- **Problem details**
Return each row below that contains the string "depth". Case counts.

- **Items from a data source**
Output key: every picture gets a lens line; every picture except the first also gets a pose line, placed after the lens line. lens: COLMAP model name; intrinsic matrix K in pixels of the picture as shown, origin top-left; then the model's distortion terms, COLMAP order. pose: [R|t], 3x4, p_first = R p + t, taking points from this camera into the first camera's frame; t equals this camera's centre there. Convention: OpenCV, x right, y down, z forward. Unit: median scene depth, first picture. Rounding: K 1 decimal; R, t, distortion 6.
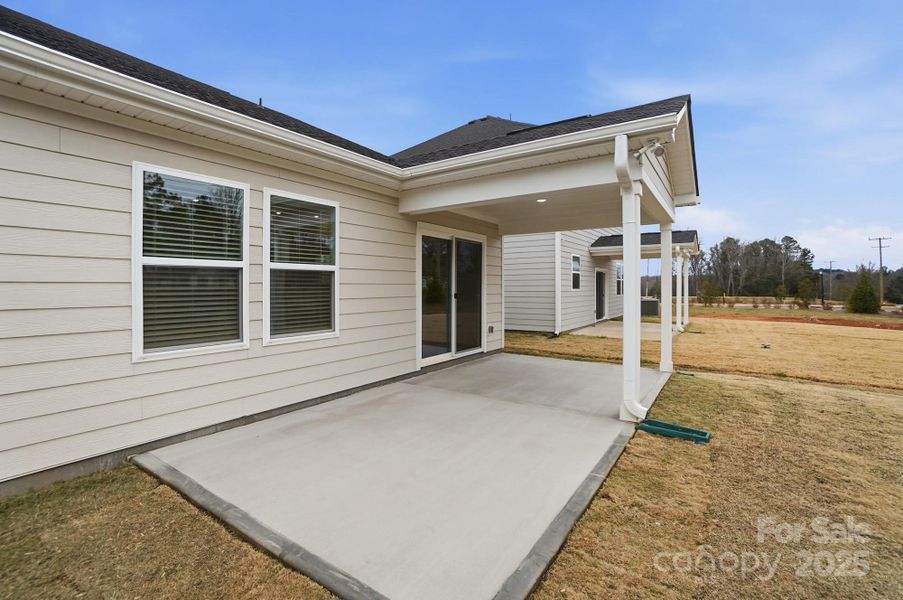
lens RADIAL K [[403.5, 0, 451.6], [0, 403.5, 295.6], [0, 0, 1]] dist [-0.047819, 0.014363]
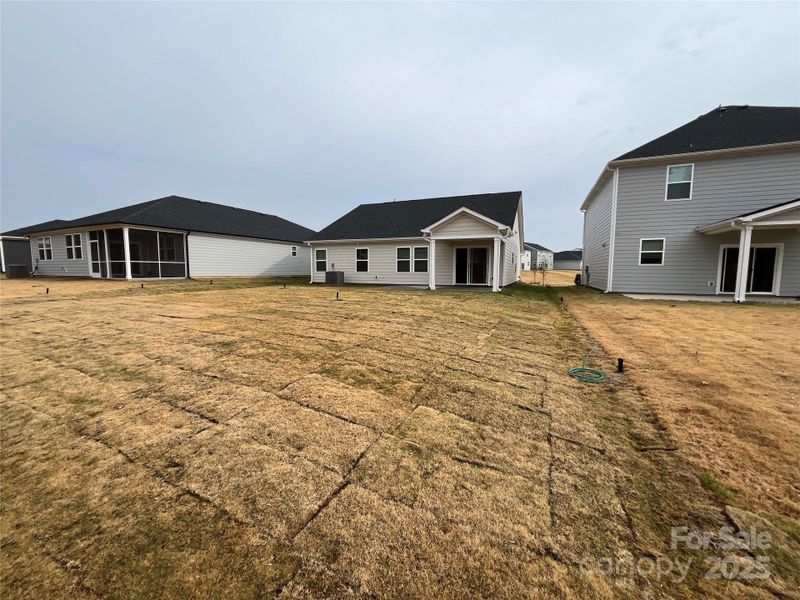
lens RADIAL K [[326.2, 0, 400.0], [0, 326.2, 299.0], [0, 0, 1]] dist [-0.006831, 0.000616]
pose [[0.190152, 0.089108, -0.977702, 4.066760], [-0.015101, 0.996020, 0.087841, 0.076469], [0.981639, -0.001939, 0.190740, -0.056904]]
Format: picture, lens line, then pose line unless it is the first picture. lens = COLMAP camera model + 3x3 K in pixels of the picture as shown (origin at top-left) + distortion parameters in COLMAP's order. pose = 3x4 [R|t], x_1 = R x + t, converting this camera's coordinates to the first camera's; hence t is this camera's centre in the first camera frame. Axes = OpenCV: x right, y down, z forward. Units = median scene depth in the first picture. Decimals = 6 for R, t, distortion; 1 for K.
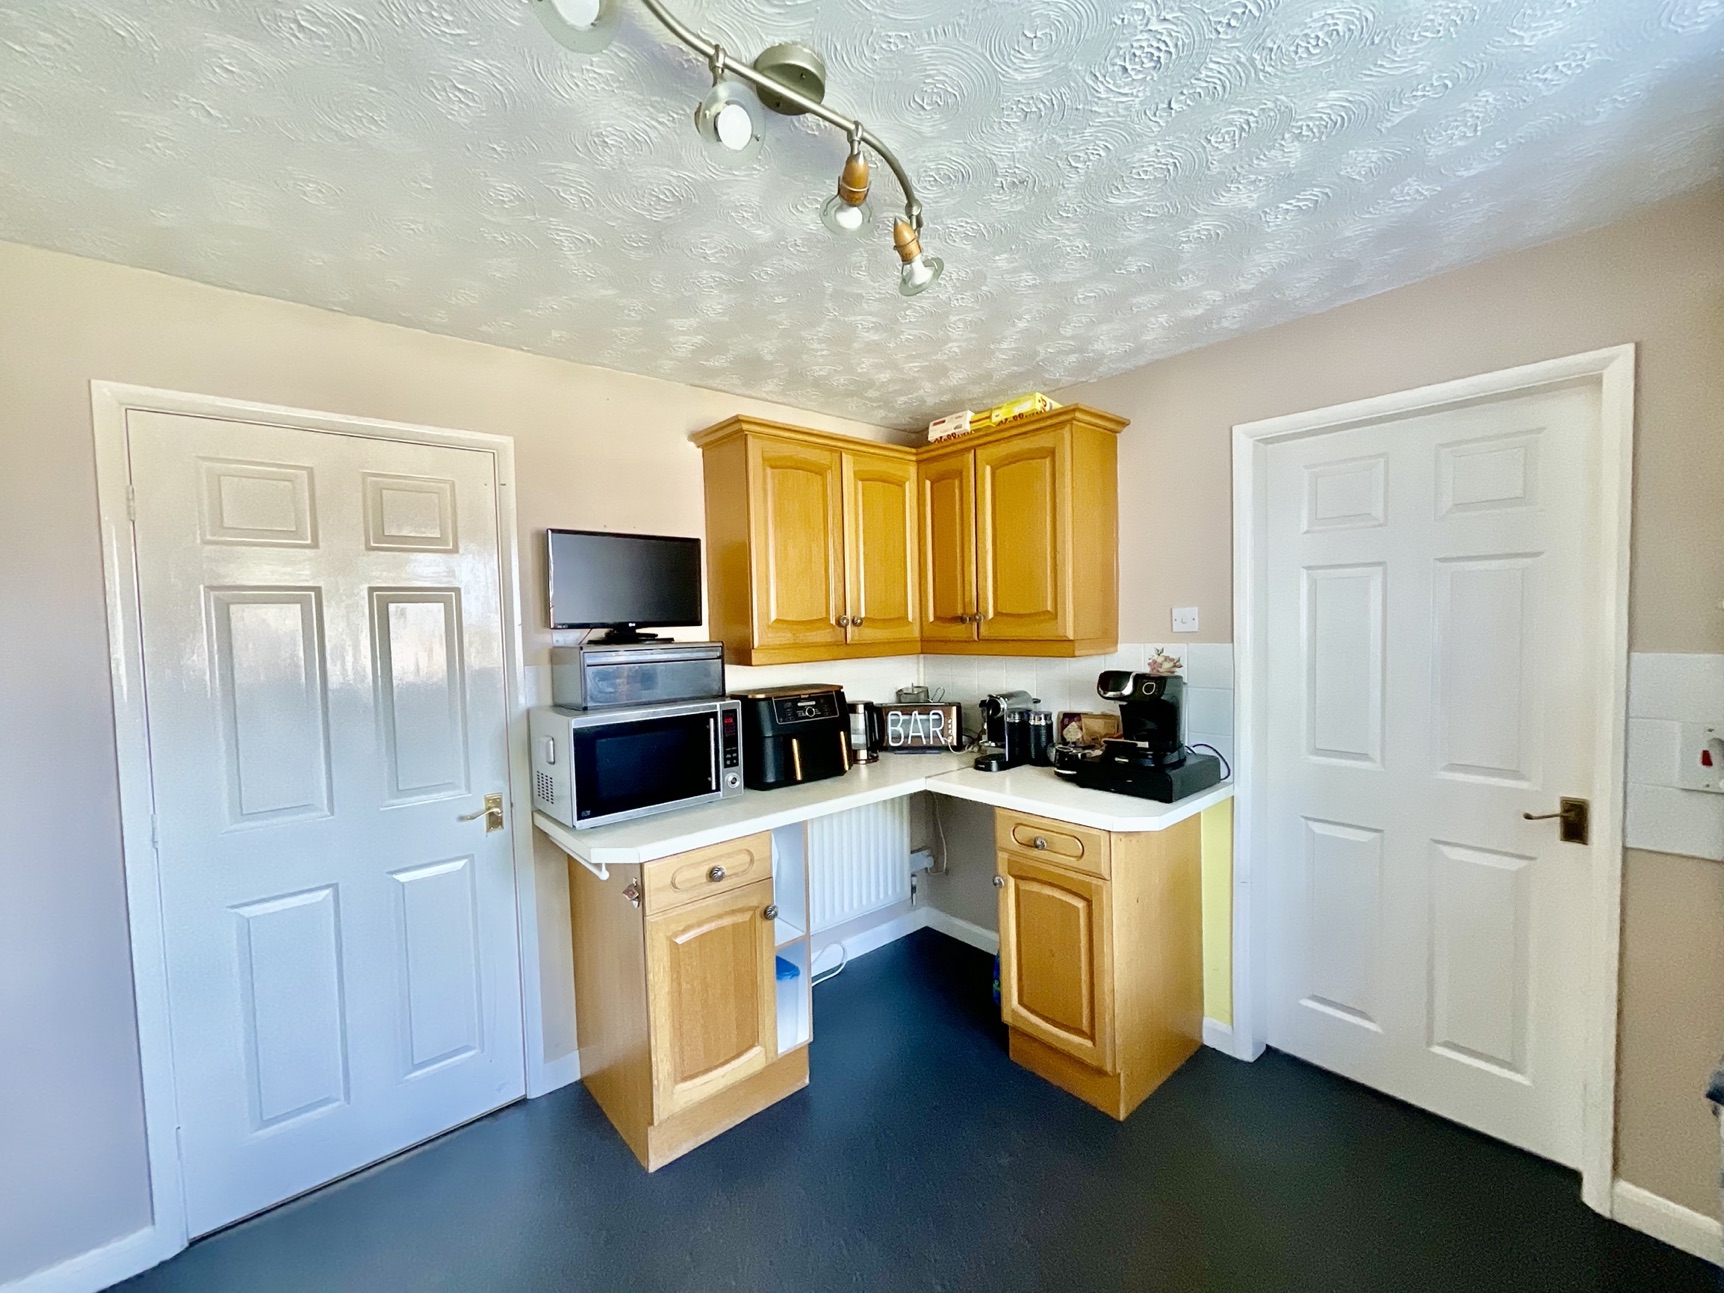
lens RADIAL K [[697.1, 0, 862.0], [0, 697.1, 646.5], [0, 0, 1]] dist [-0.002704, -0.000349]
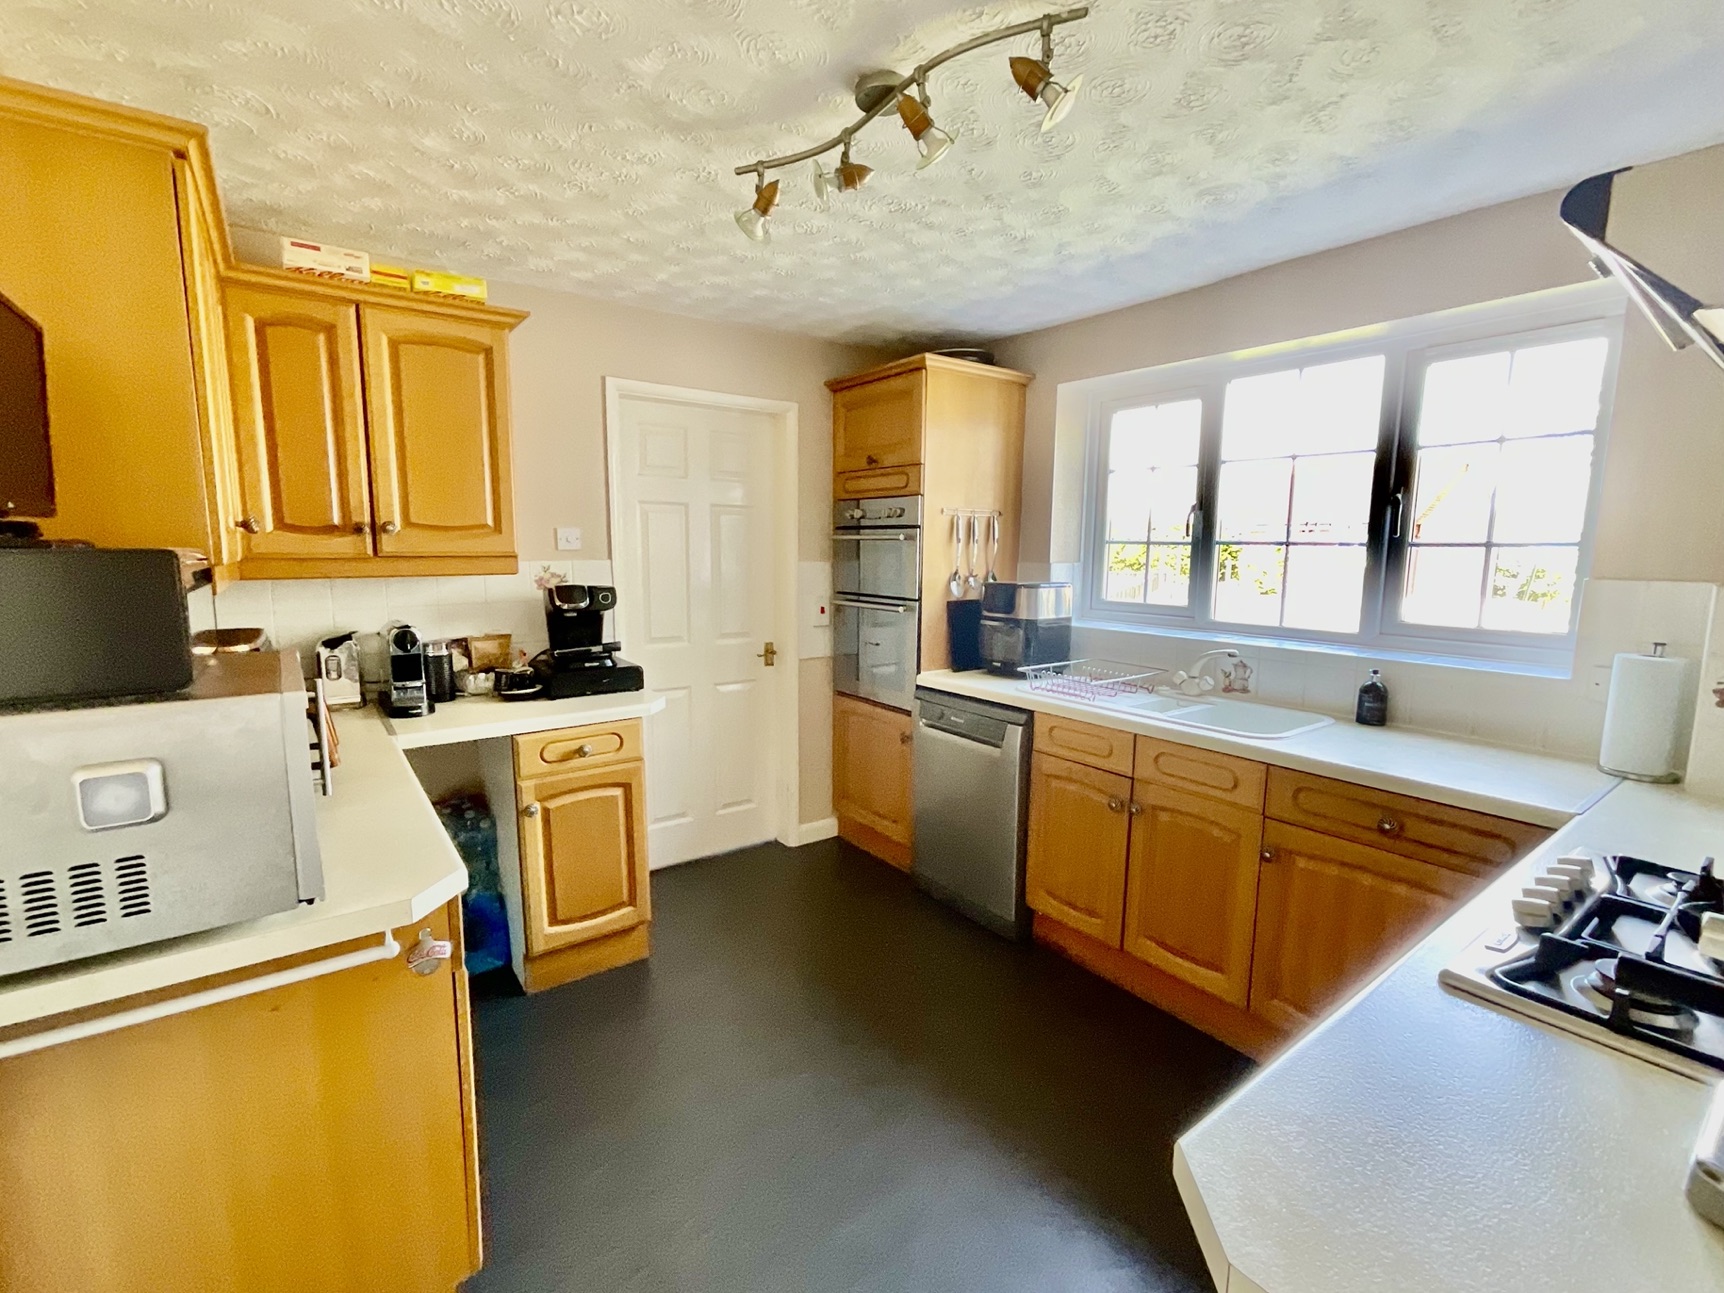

- **Solution**
Output key: every picture gets a lens line; every picture except the first also gets a pose line, placed after the lens line. lens: COLMAP model name; intrinsic matrix K in pixels of the picture as shown, origin top-left; then the model's distortion terms, COLMAP order. pose: [R|t], 3x4, p_first = R p + t, taking points from this camera into the first camera's frame; t equals this camera's centre there. Convention: OpenCV, x right, y down, z forward. Unit: median scene depth, first picture. Rounding: K 1 decimal; R, t, distortion 6.
Format: picture, lens line, then pose line unless it is the first picture. lens = COLMAP camera model + 3x3 K in pixels of the picture as shown (origin at top-left) + distortion parameters in COLMAP's order. pose = 3x4 [R|t], x_1 = R x + t, converting this camera's coordinates to the first camera's; hence t is this camera's centre in the first camera frame. Axes = OpenCV: x right, y down, z forward. Units = median scene depth in the first picture. Decimals = 6 for R, t, distortion; 1 for K.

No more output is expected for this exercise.